I do love the pictures you have painted of both body and boats. I am happy with 'my fur falling out' too. It brings forth such wonderful memories.
granolamom
September 26, 2010 - 7:43pm
Permalink
hey squeak...
that doesn't sound like self-pity to me. you sound pretty strong and sure. and everyone knows that's what real men like ; )
am also loving the boats analogy. going to strut around tonight like a figurehead on a big ole mothership with my wonderful billowy sails. am really enjoying that one.
btw, how many littles do you have?
gardengirl
September 27, 2010 - 4:31am
Permalink
velveteen rabbit
yeah, great comment, I can't count how many times I have read that book to my granddaughters- read it a few days ago too.
squeak
September 27, 2010 - 3:01pm
Permalink
grin
just my one 'big boy' of 5 and now my little baby girl, g-mom. (And more paranoid now about getting pregnant again than even in my teen years.)
Oh, L, that comment about the high seas, thank you : ) That's exactly it. These kinds of 'problems' such as pop etc do so much maturing of us as we tackle them, really I think we gain in value if anything. But in this society that does value the supermodels, its hard ...
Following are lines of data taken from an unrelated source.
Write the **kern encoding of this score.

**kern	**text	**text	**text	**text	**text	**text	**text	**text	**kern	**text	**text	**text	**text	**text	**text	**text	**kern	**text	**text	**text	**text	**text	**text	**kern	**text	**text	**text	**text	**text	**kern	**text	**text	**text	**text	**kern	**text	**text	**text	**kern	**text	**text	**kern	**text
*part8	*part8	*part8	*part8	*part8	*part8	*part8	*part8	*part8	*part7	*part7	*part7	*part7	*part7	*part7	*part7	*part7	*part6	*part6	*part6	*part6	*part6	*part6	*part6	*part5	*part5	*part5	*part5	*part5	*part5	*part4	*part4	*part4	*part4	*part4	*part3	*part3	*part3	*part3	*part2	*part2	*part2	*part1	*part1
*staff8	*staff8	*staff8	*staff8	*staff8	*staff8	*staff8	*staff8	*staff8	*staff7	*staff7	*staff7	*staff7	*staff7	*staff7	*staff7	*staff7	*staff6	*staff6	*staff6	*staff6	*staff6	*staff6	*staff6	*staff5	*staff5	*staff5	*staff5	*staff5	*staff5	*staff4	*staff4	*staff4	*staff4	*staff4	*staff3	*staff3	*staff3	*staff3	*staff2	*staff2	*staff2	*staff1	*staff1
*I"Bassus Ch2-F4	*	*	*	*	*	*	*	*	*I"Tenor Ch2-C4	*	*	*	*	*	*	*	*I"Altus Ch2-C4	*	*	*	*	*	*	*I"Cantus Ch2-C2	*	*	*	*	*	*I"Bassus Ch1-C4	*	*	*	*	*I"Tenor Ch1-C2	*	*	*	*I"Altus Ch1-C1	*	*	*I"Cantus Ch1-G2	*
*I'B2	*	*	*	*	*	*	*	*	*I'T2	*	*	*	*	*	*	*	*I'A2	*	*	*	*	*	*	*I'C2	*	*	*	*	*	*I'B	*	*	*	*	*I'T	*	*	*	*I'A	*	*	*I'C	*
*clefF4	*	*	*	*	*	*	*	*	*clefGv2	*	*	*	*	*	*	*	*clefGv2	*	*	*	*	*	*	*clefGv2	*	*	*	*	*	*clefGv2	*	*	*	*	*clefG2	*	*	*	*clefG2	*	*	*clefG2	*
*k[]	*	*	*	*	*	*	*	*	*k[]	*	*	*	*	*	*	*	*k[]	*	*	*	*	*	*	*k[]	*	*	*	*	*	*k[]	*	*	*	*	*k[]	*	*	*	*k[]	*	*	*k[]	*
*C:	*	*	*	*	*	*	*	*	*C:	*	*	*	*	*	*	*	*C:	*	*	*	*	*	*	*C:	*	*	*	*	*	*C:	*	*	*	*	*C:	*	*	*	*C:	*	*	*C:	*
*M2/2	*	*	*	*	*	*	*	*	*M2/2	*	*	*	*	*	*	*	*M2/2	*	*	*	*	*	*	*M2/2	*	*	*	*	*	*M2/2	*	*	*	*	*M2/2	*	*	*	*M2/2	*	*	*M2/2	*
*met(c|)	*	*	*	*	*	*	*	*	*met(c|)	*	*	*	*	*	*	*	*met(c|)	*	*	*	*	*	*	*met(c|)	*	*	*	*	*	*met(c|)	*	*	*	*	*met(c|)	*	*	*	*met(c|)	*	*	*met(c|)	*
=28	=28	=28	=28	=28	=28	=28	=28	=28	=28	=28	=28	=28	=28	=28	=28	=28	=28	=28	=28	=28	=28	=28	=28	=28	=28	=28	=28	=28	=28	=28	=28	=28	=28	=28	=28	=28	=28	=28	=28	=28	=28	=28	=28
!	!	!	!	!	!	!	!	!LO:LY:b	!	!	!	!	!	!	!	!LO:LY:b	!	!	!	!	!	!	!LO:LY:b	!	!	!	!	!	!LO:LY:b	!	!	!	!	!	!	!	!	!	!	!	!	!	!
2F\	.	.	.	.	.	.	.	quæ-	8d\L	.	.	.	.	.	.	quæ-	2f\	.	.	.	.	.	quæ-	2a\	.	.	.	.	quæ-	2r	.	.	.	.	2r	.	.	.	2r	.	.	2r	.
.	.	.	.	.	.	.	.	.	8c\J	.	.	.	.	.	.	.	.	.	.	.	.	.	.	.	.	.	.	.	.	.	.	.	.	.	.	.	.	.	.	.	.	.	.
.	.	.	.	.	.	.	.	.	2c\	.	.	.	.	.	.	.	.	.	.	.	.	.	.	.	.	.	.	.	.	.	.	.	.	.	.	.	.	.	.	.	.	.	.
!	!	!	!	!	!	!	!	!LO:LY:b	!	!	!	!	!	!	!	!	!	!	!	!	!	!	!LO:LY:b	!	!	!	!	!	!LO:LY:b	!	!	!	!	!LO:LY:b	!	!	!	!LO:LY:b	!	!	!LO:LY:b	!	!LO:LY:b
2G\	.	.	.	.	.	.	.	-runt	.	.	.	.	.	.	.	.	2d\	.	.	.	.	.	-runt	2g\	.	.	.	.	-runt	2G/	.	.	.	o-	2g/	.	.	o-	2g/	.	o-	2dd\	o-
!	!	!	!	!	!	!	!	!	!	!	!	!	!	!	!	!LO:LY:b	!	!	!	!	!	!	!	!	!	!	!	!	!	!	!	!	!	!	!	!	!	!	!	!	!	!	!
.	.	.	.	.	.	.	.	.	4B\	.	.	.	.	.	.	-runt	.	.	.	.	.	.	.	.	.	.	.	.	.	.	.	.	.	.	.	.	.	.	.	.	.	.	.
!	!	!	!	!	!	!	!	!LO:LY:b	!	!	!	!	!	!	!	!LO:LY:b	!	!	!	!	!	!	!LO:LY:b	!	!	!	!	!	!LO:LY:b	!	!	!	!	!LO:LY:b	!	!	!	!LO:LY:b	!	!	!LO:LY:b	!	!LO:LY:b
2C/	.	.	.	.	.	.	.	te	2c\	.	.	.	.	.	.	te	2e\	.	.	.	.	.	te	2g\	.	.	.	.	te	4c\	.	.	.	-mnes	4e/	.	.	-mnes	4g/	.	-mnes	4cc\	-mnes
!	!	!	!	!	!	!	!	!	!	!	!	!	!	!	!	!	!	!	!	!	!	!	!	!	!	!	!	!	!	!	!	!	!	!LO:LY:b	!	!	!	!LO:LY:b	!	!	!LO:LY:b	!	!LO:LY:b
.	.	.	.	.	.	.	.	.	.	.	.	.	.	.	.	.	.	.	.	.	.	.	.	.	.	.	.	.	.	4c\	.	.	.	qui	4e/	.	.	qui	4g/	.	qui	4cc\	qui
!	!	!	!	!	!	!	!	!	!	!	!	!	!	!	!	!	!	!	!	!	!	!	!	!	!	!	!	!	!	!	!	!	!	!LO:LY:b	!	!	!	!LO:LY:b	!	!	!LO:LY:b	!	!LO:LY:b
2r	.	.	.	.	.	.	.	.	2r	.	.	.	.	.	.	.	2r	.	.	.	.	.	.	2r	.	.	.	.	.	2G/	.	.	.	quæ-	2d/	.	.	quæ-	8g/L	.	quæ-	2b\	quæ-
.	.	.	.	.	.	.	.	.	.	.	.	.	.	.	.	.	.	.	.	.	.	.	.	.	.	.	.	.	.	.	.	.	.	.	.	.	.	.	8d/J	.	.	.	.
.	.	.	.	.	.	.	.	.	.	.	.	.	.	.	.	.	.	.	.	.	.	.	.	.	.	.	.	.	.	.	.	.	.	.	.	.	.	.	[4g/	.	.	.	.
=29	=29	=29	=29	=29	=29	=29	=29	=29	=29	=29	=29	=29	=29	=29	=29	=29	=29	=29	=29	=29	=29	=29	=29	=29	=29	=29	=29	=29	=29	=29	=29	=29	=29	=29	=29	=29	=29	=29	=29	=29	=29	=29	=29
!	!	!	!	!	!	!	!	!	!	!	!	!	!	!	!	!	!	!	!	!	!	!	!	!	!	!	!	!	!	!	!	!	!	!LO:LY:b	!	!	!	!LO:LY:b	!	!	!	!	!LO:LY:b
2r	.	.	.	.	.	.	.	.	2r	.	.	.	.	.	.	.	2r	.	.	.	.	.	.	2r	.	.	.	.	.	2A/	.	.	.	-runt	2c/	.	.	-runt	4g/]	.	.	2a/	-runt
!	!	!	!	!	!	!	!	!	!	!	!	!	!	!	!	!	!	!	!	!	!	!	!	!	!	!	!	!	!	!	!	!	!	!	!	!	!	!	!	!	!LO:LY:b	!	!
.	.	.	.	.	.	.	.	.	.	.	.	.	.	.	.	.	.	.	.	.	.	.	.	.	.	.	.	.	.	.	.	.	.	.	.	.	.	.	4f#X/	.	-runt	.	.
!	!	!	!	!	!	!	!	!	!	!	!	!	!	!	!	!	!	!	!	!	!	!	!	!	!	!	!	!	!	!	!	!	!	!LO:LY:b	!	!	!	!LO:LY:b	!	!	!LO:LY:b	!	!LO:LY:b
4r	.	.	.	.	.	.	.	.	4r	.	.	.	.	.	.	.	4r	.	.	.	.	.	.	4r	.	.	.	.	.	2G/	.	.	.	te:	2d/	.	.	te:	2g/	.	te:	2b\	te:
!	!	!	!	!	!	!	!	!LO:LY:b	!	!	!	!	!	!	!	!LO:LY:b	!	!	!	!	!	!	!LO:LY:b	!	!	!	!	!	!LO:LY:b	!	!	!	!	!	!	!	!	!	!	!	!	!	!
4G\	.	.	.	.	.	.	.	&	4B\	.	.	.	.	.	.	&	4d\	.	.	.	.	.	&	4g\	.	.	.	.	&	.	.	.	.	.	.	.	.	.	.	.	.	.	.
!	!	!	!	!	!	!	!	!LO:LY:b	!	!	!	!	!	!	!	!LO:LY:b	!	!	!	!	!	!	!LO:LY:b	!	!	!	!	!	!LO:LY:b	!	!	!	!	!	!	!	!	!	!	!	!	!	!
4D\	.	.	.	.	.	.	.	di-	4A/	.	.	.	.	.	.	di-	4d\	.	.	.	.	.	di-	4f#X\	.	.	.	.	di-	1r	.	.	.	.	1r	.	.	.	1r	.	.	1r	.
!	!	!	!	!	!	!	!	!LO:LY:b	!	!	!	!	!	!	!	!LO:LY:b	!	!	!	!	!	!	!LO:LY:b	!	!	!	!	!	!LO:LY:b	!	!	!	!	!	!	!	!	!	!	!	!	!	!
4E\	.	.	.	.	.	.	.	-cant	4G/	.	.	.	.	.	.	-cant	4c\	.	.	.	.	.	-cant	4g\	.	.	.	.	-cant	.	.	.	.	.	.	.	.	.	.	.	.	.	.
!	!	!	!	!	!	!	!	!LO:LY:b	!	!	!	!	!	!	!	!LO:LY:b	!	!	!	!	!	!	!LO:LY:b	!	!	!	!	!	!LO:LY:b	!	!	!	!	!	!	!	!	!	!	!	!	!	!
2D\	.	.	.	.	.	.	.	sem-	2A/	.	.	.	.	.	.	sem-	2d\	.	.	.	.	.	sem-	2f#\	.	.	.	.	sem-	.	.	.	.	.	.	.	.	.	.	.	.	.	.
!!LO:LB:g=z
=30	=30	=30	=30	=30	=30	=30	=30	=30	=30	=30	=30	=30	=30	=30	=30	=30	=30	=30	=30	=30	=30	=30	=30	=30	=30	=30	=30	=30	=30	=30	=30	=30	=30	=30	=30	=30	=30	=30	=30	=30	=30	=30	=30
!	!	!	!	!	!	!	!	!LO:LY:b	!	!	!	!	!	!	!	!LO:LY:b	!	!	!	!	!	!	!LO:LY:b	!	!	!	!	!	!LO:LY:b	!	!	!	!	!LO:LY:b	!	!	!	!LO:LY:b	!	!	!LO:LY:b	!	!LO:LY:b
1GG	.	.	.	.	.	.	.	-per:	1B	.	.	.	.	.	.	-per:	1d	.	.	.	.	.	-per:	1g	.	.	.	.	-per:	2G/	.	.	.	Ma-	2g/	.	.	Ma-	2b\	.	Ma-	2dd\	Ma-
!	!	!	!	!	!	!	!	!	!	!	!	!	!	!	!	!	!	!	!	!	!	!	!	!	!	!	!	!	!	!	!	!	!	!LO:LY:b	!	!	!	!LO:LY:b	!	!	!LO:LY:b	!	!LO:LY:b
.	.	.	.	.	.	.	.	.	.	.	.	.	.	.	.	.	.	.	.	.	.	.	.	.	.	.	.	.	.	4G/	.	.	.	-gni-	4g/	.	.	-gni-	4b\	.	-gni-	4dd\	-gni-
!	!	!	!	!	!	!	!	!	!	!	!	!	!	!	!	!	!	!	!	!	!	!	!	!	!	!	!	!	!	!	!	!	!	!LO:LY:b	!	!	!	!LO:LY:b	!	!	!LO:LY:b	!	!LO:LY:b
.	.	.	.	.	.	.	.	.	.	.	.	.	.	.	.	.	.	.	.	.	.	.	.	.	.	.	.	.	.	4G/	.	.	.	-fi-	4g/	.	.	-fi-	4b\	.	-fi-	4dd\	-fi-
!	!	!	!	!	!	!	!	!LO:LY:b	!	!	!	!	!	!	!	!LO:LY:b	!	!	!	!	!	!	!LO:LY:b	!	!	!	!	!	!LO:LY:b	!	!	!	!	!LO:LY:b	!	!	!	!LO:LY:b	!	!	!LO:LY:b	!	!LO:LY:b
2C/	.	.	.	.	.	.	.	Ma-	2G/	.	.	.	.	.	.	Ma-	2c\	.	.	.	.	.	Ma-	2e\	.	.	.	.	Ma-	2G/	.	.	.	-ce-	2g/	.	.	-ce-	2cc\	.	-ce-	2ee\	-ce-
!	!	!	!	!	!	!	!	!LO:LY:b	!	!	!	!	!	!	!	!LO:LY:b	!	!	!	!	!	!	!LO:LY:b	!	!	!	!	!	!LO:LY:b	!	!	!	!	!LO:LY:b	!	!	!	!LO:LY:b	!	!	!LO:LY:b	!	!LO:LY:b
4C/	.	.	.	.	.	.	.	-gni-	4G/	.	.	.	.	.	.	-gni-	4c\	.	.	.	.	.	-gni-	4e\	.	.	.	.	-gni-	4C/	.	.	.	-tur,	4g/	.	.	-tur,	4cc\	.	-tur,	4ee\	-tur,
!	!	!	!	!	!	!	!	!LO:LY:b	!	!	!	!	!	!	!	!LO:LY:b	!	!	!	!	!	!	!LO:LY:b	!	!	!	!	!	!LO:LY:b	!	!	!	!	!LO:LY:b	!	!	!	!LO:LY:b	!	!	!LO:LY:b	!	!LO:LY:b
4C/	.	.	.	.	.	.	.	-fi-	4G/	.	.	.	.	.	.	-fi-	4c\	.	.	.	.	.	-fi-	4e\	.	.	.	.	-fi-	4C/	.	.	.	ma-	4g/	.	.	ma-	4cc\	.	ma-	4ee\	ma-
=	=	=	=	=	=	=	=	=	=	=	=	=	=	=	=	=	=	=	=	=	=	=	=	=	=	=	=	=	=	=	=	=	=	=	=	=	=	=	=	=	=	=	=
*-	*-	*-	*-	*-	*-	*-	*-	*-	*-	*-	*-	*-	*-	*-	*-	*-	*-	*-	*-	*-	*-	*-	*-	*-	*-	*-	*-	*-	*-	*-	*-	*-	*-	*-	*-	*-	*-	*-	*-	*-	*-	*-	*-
And I know this ww forum isnt a place to discuss marriages in general but your comment helped me articulate the problem with mine: I'm a high seas kind of woman, while he (seems at present) a bit of a marina kind of guy... sigh. I need to know he's willing to voyage with me before I feel safe to show this new addition to my timbers. On the other hand, telling him might be the only way to find out...
granolamom
September 28, 2010 - 3:30pm
Permalink
marriages
this is a fine place to talk about marriages! I think that its very 'on topic' even if I am prone to off-topic posts myself.
babies and growing families definitely can challenge a marriage, even without POP. I think its very common for spouses to mature at different rates. I hope that your man proves to be sea-worthy, and that this fear/worry you have is nothing more than his reaction to your growing family. one thing to be 'cute couple with a kid' to having a full fledged family of four. we all age, I think as women and mothers we have no choice but to face that fact head on, the men have a bit more wiggle room for denial it seems.